Rules should grow naturally from the language, rather than be imposed artificially. (See rules of grammar.)
Here is what some prominent scholars of the English language have to say about that rule.
- " Good writers throughout the history of English--from Chaucer and Shakespeare to Alison Lurie and David Lodge--have
not shrunk from ending clauses or sentences with prepositions. It isn't something that we should go out of our way to do, but if the alternative that comes readily to mind seems stilted, there's no reason for us to go out of our way to avoid doing it, either."
Barbara Wallraff, Word Court
- " Since we hate to force prepositions apart from their objects, the most graceful sentences don't end with prepositions.
But prepositions and their objects should not be unnaturally forced together, either"
Constance Hale, Sin and Syntax
Constance Hale also quoted Winston Churchill's famous statement that poked fun at pedants who objected to prepositions at the end of sentences.
" This is the sort of English up with which I will not put."
- Patricia T. O'Connor in Woe Is I , refers to the rule about prepositions at the end of a sentence as a tombstone that should R.I.P. She puts her finger on the man who started that stupid rule, Robert Lowth, an eighteenth century clergyman who wrote a grammar book. He made the rule up because that's the way it is in Latin! But it never belonged in the English language.
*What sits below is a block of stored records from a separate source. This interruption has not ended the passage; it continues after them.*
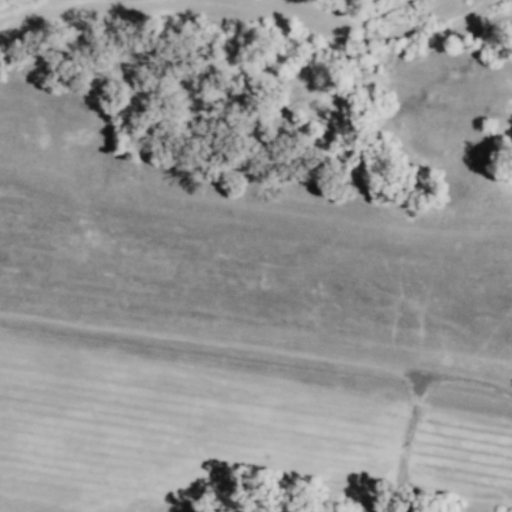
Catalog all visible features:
river: (243, 4)
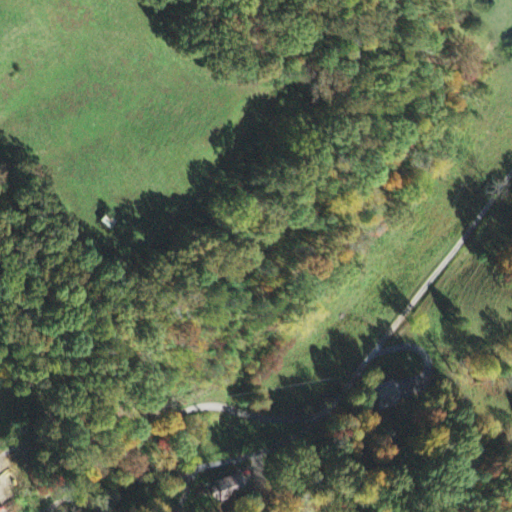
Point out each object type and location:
building: (384, 397)
road: (317, 411)
building: (230, 487)
road: (183, 499)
The manuscript of one of the Grammar Doctor's books was sent out to readers to evaluate. Several of them objected to grammatical errors in the manuscript. Naturally the Grammar Doctor was offended by that objection. What the readers objected to was the prepositions at the end of sentences. These were left in deliberately to make the language of the book more natural and conversational. The Grammar Doctor wanted to avoid the stuffy, pompous, dry style of so many text books.
Unfortunately, the editor agreed with the pedantic readers, so you won't find any sentences in the book that end with prepositions.